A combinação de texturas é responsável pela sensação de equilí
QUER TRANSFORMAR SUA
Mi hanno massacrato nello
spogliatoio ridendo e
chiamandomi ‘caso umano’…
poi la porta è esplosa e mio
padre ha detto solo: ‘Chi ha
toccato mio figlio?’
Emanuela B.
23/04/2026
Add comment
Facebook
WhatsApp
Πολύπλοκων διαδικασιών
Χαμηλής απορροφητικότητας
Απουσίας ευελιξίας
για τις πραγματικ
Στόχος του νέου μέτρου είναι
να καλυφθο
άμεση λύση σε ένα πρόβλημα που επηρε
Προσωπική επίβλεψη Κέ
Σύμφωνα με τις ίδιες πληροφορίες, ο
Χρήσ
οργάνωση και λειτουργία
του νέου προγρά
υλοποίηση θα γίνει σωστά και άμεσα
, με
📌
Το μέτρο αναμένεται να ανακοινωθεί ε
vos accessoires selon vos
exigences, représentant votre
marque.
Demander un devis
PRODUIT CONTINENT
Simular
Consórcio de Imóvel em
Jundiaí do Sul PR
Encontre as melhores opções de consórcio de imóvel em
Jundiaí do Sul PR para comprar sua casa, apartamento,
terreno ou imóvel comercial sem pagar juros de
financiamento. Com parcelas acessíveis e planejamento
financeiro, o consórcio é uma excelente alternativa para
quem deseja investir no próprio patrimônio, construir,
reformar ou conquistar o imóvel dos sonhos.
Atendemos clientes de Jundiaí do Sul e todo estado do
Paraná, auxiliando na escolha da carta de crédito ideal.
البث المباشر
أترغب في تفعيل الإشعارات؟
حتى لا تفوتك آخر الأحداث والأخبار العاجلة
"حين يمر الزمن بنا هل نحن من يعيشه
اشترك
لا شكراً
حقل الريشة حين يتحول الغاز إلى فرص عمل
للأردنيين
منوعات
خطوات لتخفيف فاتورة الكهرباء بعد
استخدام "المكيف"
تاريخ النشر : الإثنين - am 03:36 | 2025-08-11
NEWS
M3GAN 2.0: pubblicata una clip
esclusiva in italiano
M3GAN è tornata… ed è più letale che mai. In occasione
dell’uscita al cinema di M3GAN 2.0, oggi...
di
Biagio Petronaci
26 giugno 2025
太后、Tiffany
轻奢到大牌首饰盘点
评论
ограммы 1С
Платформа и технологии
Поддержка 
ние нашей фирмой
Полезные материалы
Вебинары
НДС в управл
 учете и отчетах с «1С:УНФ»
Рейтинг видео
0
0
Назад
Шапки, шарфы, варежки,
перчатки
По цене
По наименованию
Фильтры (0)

————

* **Activity**
Everything above from the line with "financiamento. Com parcelas" to the line with "Atendemos clientes de", both included, must be repeated exactly, and nothing outside that range.

* **Response to the task**
financiamento. Com parcelas acessíveis e planejamento
financeiro, o consórcio é uma excelente alternativa para
quem deseja investir no próprio patrimônio, construir,
reformar ou conquistar o imóvel dos sonhos.
Atendemos clientes de Jundiaí do Sul e todo estado do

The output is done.